Document Reference: ISO31000

Version: 1.0

Issue Date: May 2024

 

1. Introduction

The Deanship of Digital Transformation and Knowledge Resources at Najran University is committed to implementing an integrated risk management framework in accordance with ISO 31000:2018, aligned with national cybersecurity policies, the Digital Government Authority, and Ministry of Education requirements.

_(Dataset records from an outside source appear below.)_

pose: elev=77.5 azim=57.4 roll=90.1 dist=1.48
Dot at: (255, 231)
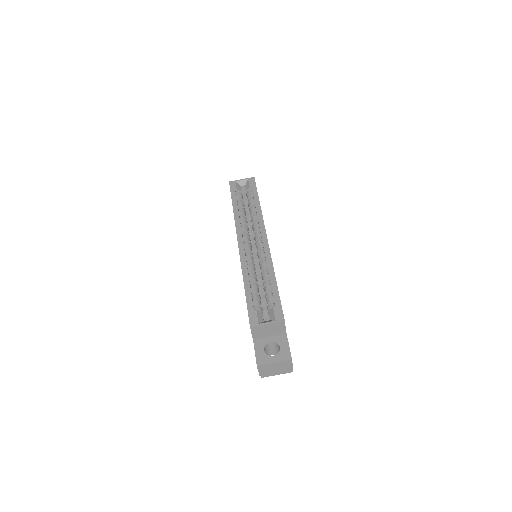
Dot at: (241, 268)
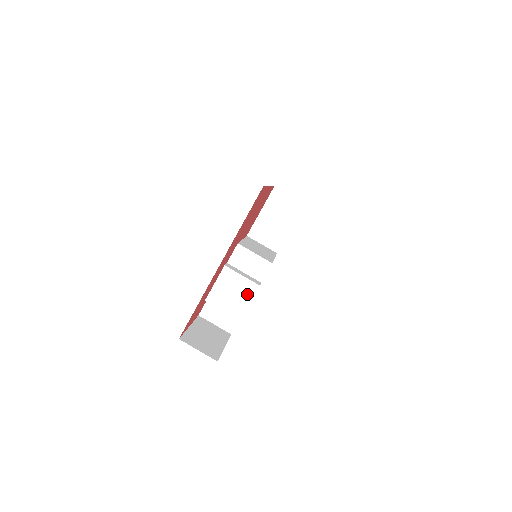
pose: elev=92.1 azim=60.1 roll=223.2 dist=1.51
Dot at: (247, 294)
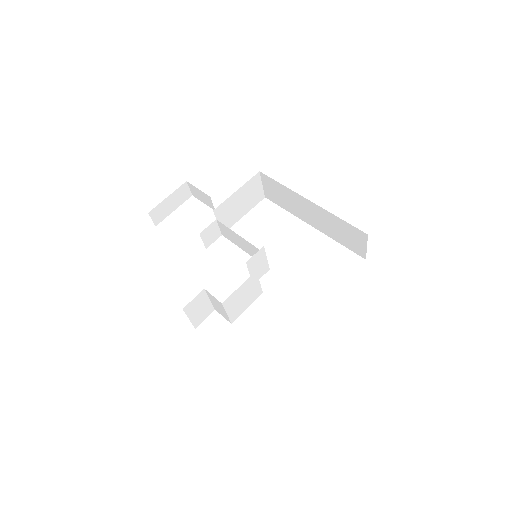
Dot at: (252, 299)
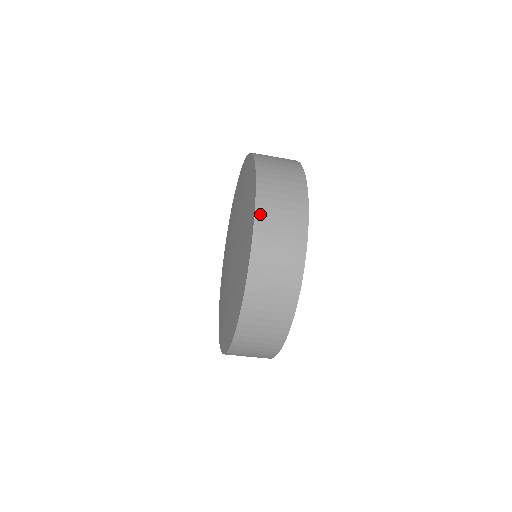
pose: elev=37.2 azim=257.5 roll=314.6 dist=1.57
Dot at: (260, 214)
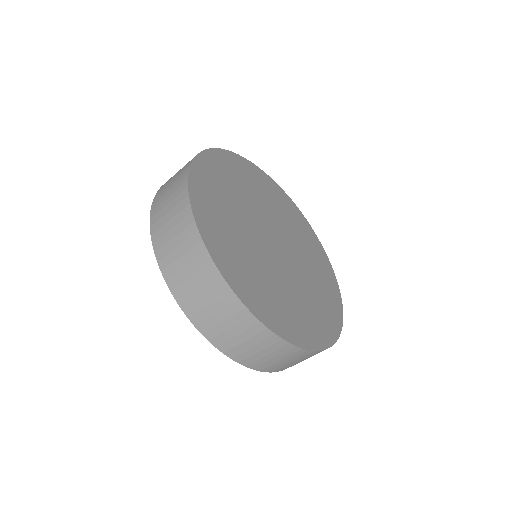
Dot at: (191, 315)
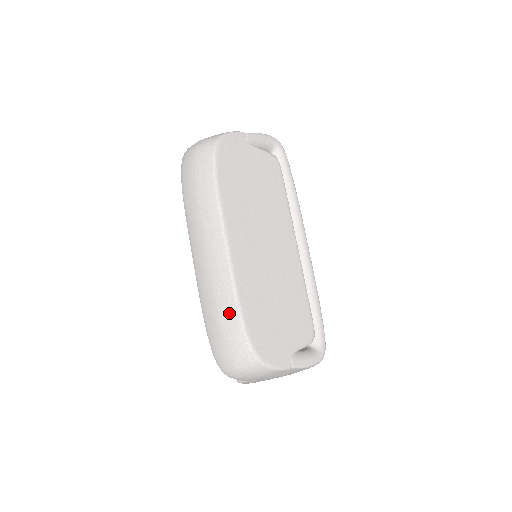
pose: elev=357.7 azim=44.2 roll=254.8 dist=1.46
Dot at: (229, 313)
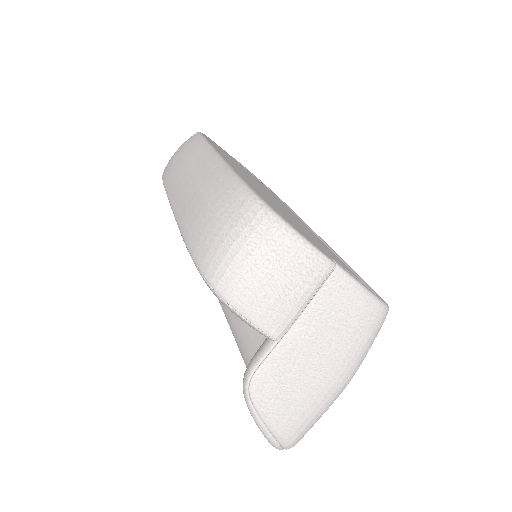
Dot at: (222, 186)
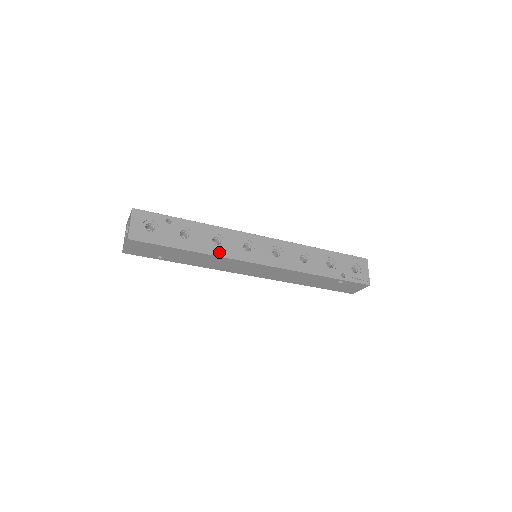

This policy aims to enhance the Deanship’s ability to anticipate, analyze, and effectively address risks, thereby protecting assets and ensuring business continuity in support of the university’s strategic objectives.

2. Purpose

  • Establish a systematic framework for risk management at all levels.
  • Enable decision-makers to operate within the approved Risk Appetite.
  • Ensure alignment of risks with strategic and operational goals.
  • Support business continuity and integration with ISO 22301 BCMS.

3. Scope

This policy applies to:

  • All departments and units within the Deanship.
  • Technical systems, digital services, infrastructure, data, human resources, suppliers.
  • Operational processes, digital projects, and initiatives.

4. General Principles

  • Inclusiveness: Managing all types of risks (strategic, operational, technical, financial, legal, security).
  • Integration: Linking risks with business continuity and digital governance plans.
  • Engagement: Involving all staff and stakeholders in identifying and evaluating risks.
  • Transparency: Documenting all risk management stages in the official risk register.
  • Compliance: Adhering to national regulations (Royal Decrees, Cabinet Decisions, DGA policies, MoE requirements).
  • Continuous Improvement: Regular review and updates to policies and procedures.

5. Methodology

  1. Risk Identification: Capturing potential risks related to operations and services.
  2. Risk Analysis: Evaluating (likelihood × impact) using the approved risk matrix.
  3. Risk Evaluation: Defining risk levels (Low – Medium – High – Critical).
  4. Risk Treatment: Selecting from (Avoid – Reduce – Transfer – Accept).
  5. Monitoring and Review: Periodic tracking of risk status and response actions.
  6. Documentation: Recording data in the Risk Register, including:
    • Risk name
    • Causes
    • Impacts
    • Linked objectives
    • Pre/post treatment risk level
    • Risk owner
    • Preventive / corrective actions
    • Status (Applied – Proposed – Open – Archived)

6. Roles and Responsibilities

As per the administrative decision issued by the Vice-Dean of Digital Transformation on forming the Business Continuity and Risk Committee.

7. Review and Update

  • This policy is reviewed annually or when significant changes occur.
  • Updates are based on internal/external audits and risk reports.
  • All modifications must be approved by the Director of Risk Management and documented in the version log.

8. Testing and Exercises

  • Periodic tests are conducted based on risk scenarios.
  • Results are reviewed and linked to improvement plans and CAPA.
  • Reports are submitted to the Business Continuity and Risk Committee for approval.

9. Documentation

Risk documentation is the responsibility of the system manager and department representatives, with regular review and continuous improvement to ensure system effectiveness.